# Mansfield Sunrise



## johnyb777 (May 3, 2005)

Here is one of my favorites...


----------



## Cutter (Jun 23, 2004)

very nice photo.. that's a wall hanger


----------



## johnyb777 (May 3, 2005)

Thanks! That location is my little piece of heaven on earth.


----------



## WTN (May 21, 2004)

Must be a doctored photo. I've never seen the water flat in Mansfield  Very nice!


----------



## FlyMan (Oct 21, 2004)

Boy that is a dandy for sure. Great Picture.

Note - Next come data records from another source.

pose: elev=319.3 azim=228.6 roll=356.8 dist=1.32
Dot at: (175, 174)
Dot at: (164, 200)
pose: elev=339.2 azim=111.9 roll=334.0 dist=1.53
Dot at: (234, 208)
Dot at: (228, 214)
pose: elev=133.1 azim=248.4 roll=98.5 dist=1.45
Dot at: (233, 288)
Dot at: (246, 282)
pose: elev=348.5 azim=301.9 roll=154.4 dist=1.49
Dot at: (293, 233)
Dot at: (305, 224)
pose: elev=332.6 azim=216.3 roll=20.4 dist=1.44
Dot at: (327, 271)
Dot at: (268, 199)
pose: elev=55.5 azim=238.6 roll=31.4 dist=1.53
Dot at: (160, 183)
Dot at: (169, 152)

Ron

IWIWFIT


----------



## johnyb777 (May 3, 2005)

*July in Mansfield*

I probably shouldn't say this... because I will be giving away my favorite thing about Port Mansfield, but I have been going every July since I was 5 for a week at a time with my family. I am now 25, so for 20 Julys in a row, the water has gotten that calm on 90% of the mornings I have been there. Either I am especially lucky or July is just a great time for the Lower Laguna. I dunno? I have heard that Mansfield is always windy, but I never have believed that rumor because I have rarely seen it.

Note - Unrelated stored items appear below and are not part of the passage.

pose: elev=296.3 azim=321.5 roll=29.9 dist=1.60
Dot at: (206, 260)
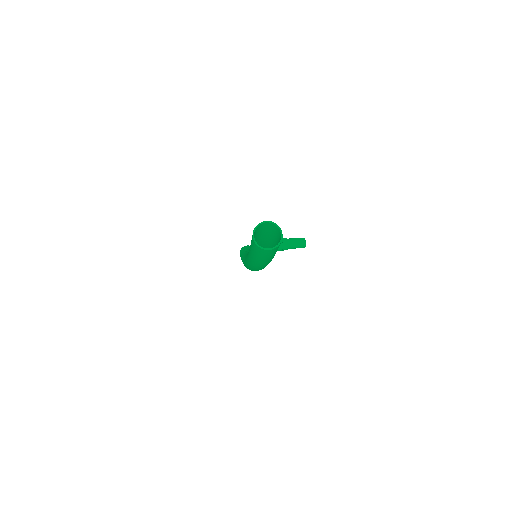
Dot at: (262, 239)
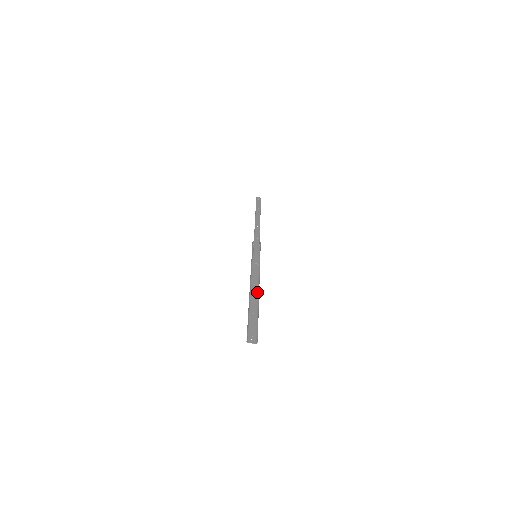
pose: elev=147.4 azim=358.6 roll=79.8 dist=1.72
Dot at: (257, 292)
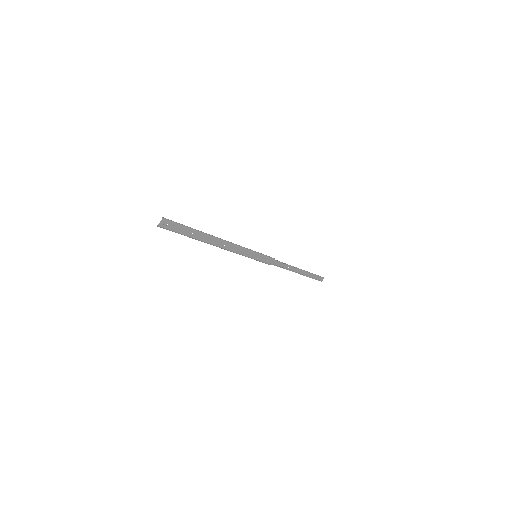
Dot at: (218, 240)
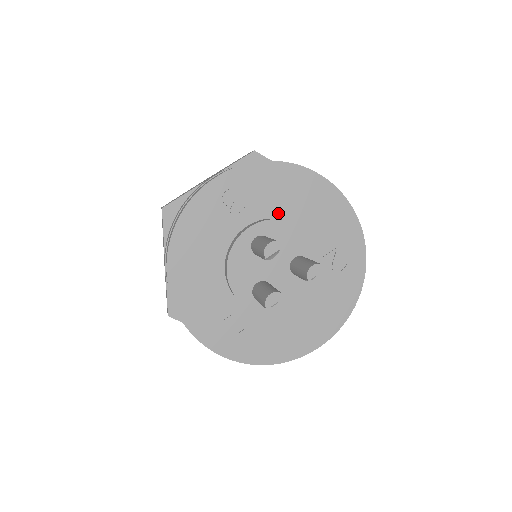
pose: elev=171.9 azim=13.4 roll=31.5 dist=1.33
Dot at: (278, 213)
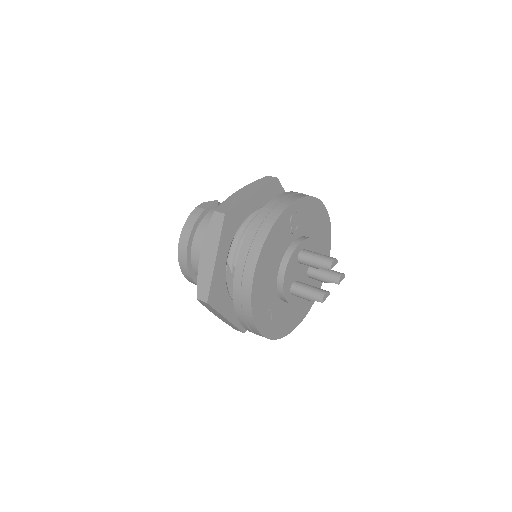
Dot at: (307, 233)
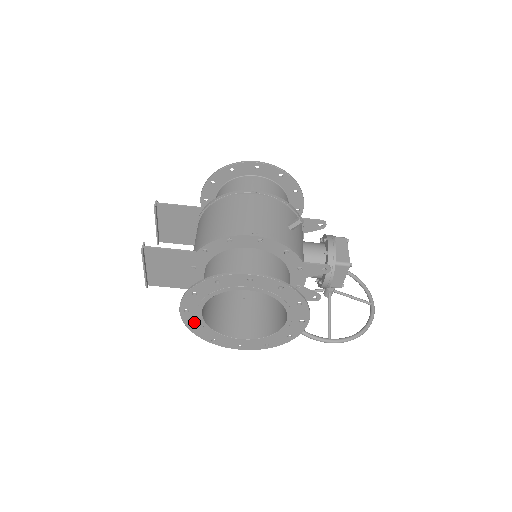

I caught my first fish off that pier (20 inch flounder when I was 5, dad thought I had the bottom), the only "trophy" trout I have to my name (she is on my wall), and the only snook I have ever seen (last year just before that pic was taken).

If you want a great fishing trip go see Capt. Roy Lee Evans. (www.fishportmansfield.com). We are on his web site in a few of the pics. He *will* find the fish. Six years in a row, we have come back with a limit of some sort. If you see him, tell him his 4th of July group sent you. Terry Neal and Red Bandana are good charters too.

The "Fish On" is another awesome boat down there... it charters deep sea for 50 bucks a person and rarely misses. I went for the first time last year and we caught more HUGE kingfish than I could shake a stick at.

Alright, now I seem like a commercial, but I have been down there forever and want to help the folks that got me hooked on fishing.

Better yet, don't go down there... I want all the fish for myself!
Anthony


----------



## WTN (May 21, 2004)

Is that the end house on N. Shore, next to the park? Had many nice trips there myself.


----------



## pelican (May 22, 2004)

Great photo ... really brings back some memories.


----------



## Rsnap (Aug 16, 2004)

*So fine*

Whaat a Picture! I would love to have a framed copy in my living room. Rik


----------



## Fishaholic (Jan 9, 2005)

Awesome picture it is now my Desktop background.


----------



## MakoT (Feb 22, 2005)

I am with Rik. I want that one in m y office.

Here's one I took. On the way to North Baker out of Port A we had to turn around and take this shot. Glad I did. It has been my desktop wallpaper for years

Tommy


----------



## Hop (May 21, 2004)

*This weekend.*

Here's a pic i took this weekend.
It was in galveston bay looking toward smith point from eagle point.
--Hop


----------